For clients connecting to https, If you are using a https certificate signed by a public authority (lets encrypt, AWS, etc) you do not need todo any additional setup as the keys are distributed on most systems, just like in the normal webbrowser use case.

[shantanu-dahiya]

Let me see if I understand this. So, the Trino JDBC driver requires TLS to be on in the client's JVM, to do authentication of any type. Now let's assume we have a service mesh too. So, the client encrypts using the JVM's keys, then the Istio sidecar encrypts it using mTLS. Trino's Istio sidecar decrypts the mTLS. Surely now Trino will need to be able to decrypt the JVM-level encryption, and therefore needs to have the appropriate certs to do so. This would lead to the conclusion that any authenticated connection between a client and Trino requires Trino to have TLS set up, even inside the service mesh.
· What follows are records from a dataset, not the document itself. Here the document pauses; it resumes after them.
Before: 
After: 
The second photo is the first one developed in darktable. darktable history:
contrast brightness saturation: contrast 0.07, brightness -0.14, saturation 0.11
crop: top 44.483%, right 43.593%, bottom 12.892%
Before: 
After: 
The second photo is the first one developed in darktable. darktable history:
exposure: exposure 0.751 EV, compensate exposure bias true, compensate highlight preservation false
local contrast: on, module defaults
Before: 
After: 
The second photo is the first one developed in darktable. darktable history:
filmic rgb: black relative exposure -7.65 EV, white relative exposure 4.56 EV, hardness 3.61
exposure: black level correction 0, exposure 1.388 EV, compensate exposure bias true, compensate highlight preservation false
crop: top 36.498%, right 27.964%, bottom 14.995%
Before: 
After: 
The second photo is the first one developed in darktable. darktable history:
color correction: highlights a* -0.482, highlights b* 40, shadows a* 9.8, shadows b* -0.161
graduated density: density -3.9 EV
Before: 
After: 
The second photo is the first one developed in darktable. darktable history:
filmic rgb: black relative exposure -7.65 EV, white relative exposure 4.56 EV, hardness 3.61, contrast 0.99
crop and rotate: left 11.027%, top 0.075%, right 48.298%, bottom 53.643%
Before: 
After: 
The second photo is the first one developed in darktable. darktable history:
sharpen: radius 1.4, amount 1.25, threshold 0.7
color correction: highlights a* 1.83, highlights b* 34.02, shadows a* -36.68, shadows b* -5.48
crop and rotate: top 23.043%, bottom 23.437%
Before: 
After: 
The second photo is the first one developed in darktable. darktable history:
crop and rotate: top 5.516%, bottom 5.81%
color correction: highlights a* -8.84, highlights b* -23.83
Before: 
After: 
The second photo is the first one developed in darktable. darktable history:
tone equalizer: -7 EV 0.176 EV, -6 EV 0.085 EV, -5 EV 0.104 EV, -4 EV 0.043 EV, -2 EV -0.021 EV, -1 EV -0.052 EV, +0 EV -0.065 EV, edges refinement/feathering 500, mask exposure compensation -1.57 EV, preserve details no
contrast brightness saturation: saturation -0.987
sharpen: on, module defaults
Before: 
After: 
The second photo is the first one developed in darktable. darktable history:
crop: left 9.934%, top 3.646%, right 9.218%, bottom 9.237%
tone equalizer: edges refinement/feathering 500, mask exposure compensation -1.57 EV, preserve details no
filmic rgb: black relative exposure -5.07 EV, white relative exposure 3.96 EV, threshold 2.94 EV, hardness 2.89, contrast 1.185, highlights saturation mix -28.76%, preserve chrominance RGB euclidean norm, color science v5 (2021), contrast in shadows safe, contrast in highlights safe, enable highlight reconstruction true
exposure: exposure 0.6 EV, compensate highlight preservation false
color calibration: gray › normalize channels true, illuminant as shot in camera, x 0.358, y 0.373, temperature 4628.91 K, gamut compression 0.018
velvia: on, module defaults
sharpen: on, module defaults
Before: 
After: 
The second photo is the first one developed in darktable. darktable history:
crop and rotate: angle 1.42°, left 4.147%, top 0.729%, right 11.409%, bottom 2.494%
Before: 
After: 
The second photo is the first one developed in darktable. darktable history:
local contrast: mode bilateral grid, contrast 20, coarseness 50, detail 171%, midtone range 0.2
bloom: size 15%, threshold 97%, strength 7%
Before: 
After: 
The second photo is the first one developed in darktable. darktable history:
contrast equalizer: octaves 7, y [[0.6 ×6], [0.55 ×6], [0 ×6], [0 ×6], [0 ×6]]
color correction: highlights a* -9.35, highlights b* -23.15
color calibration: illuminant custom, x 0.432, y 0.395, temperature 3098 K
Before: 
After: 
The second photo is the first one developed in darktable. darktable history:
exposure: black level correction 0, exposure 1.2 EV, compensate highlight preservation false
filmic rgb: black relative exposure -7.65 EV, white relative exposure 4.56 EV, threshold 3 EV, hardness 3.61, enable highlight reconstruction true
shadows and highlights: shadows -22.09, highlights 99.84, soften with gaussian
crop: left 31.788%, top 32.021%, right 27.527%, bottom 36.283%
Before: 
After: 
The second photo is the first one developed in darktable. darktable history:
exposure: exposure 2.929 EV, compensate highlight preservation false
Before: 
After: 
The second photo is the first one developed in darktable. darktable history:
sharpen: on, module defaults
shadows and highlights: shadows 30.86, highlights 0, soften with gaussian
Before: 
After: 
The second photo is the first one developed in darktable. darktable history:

Where did I go wrong in this analysis?

[tkeller-moxe]

Let me ask a few more clarifiers as well What do you mean by Client's JVM? Trino, even with jdbc, just talks over HTTP under the hood. I think that is part of what we are hung up on :)

[jinyangli34]

Let me ask a few more clarifiers as well What do you mean by Client's JVM? Trino, even with jdbc, just talks over HTTP under the hood. I think that is part of what we are hung up on :)

Trino client requires client use HTTPs if auth is used. otherwise it will throw error So when using JDBC, client JVM needs to get certificates/keys ready to establish TLS connection.

While other system, like MySQL, doesn't require TLS when using auth (like Kerberos).

[jinyangli34]

We found that using SSLVerification on Trino CLI/JDBC can remove the restriction on requiring certificate on Client side. If using Pyhive/presto, override the Session to specify verify=False and pass in as requests_session can avoid using certs. For trino-python-client, haven't found a good way to skip the client cert.